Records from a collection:
====================
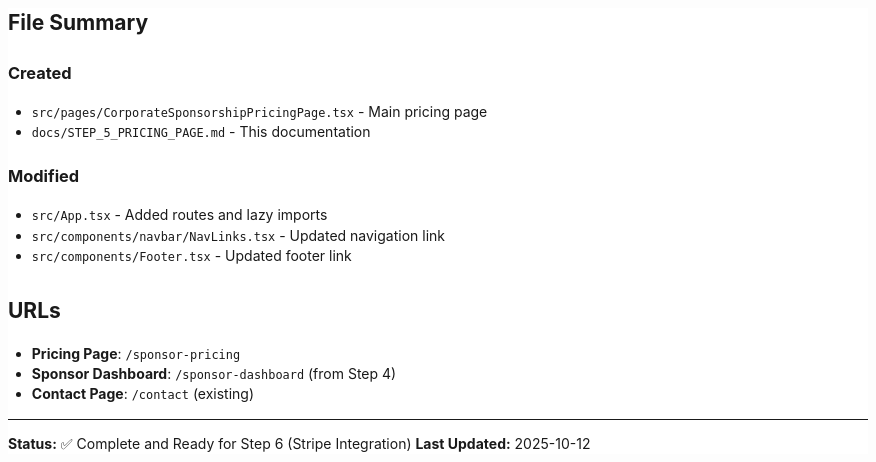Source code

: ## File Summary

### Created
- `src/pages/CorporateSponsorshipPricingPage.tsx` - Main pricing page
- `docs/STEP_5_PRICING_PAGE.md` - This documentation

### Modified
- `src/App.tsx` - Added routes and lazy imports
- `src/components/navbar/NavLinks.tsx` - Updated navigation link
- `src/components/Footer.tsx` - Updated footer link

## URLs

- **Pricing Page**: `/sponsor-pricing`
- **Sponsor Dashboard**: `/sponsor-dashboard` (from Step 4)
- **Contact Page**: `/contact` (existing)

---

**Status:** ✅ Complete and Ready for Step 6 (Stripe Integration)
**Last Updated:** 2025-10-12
====================
> _Problem statement_
Copy the records exactly. Skip any pictures.

> _Finished task_
Source code

: ## File Summary

### Created
- `src/pages/CorporateSponsorshipPricingPage.tsx` - Main pricing page
- `docs/STEP_5_PRICING_PAGE.md` - This documentation

### Modified
- `src/App.tsx` - Added routes and lazy imports
- `src/components/navbar/NavLinks.tsx` - Updated navigation link
- `src/components/Footer.tsx` - Updated footer link

## URLs

- **Pricing Page**: `/sponsor-pricing`
- **Sponsor Dashboard**: `/sponsor-dashboard` (from Step 4)
- **Contact Page**: `/contact` (existing)

---

**Status:** ✅ Complete and Ready for Step 6 (Stripe Integration)
**Last Updated:** 2025-10-12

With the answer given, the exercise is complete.